Typography in print design concepts should not be limited to typesetting and font choosing. Typography is a style of its own, much like minimalist and psychedelic designs. And because it’s a unique design concept, due attention should be given to improving typography in your print media. There are three main points to focus on: measurements, space, and separate elements.
Measurement: Measure and Scale
Measure is how long a line of text goes on before ended by a line break. Too long or too short measures have detrimental effects, especially because a reader’s perception of text is regulated by the rhythm of the line of text the reader’s eye follows. A line should measure about 40 – 80 characters long, spaces inclusive. Single-column print designs would do well with 65 characters.

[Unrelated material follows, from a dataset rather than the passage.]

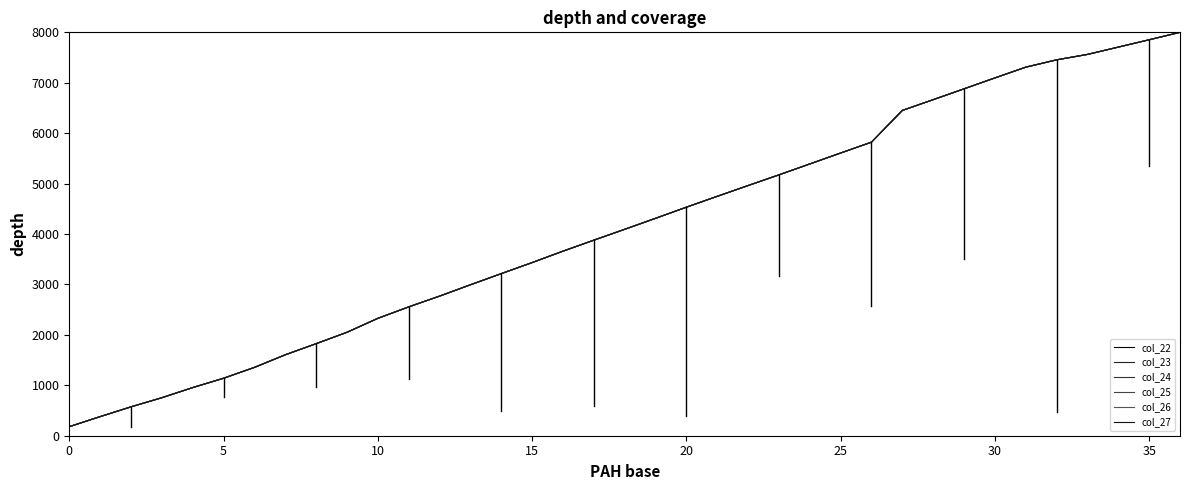

Does the chart display data point markers on the line(s)?

No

Scale is the size of the characters in the print design. Always use a scale, be it the established scale of the sixteenth century or your own. Following a scale would ensure that your print design has an established hierarchy of importance, with more important text usually bigger.

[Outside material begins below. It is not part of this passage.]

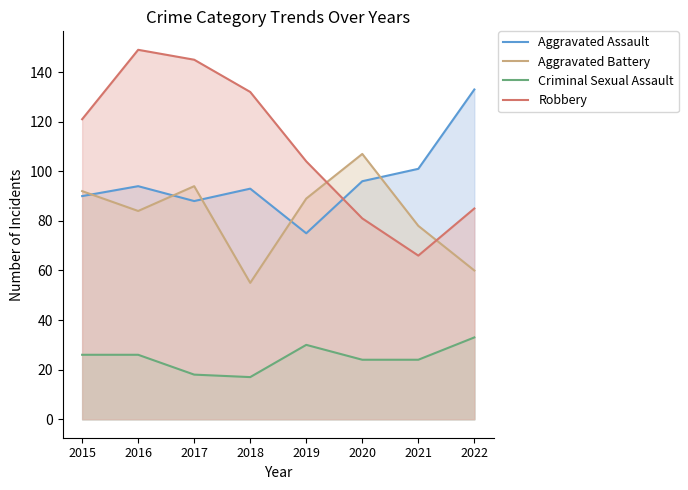

Between 2016 and 2018, which series saw the biggest shift?

Aggravated Battery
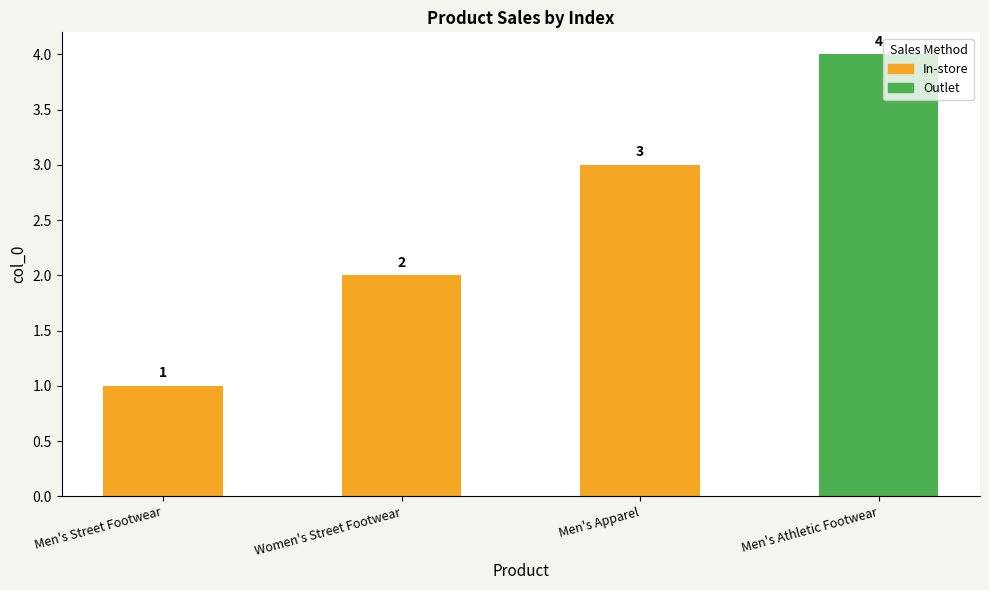

Between Women's Street Footwear and Men's Apparel, which is larger?

Men's Apparel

Space: Leading and Vertical Rhythm
Leading, the space between text lines, is affected by a variety of factors. Obtaining just the right leading lends readability for print, and it also influences typographic color. As a standard, go for leading that is 2-5 pt larger than the size of the type. Again, factors may alter the ideal leading. Some key points to remember:
- More measure means more leading.
- Larger fonts require less leading.
- Always consider the font type when setting leading.
Vertical rhythm is the consistency of spacing and flow of text downwards, or throughout a body of text. To keep to a good vertical rhythm, recall your grade school notebooks. Use a baseline grid that you can simply take away later. The grid would ensure harmonious balance and proportion.

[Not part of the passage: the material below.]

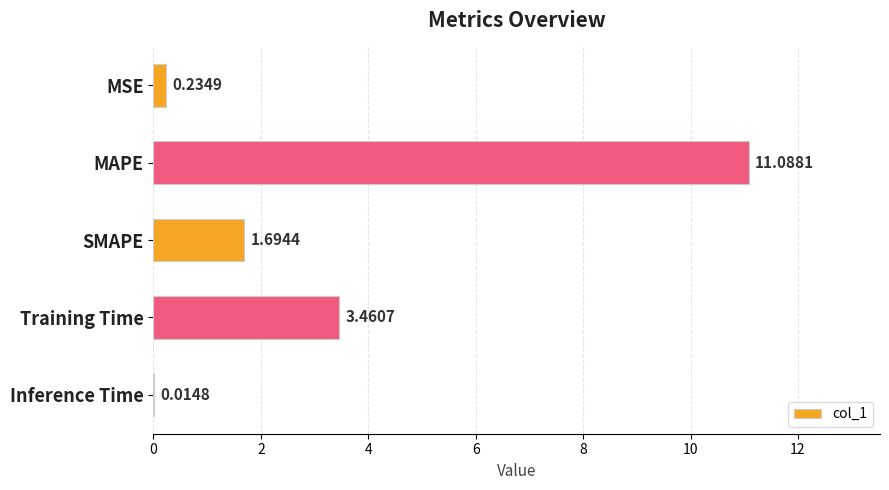

What is the change in value from SMAPE to Training Time?

+1.8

Calling Attention to Separate Elements: Emphasis, Widows and Orphans
Providing emphasis to a set of words within a body of text should be done without interrupting the flow of reading. In this regard italicizing is often considered ideal, as it emphasizes in subtle enough means that it doesn’t distract readers from their reading. Combining emphasizing elements (caps, italics, boldface, underlining used in conjunction) should be avoided.
The term “widow” and “orphan” are indeed sad states of print design. Widows are short lines or single words at the end of a paragraph, orphans are short lines or words at either the start or end of a column that are separate from the rest. Here’s simple enough advice about them: avoid them in print design by adjusting variables such as type size, spacing, measure, leading, and manually introducing line breaks.
Typography is gaining an increasingly important role in print media’s endeavors to become more readable for an audience used to Web content. Experiment and focus on these three points of typography and your print designs would be on their way to optimized readability and maximum effect.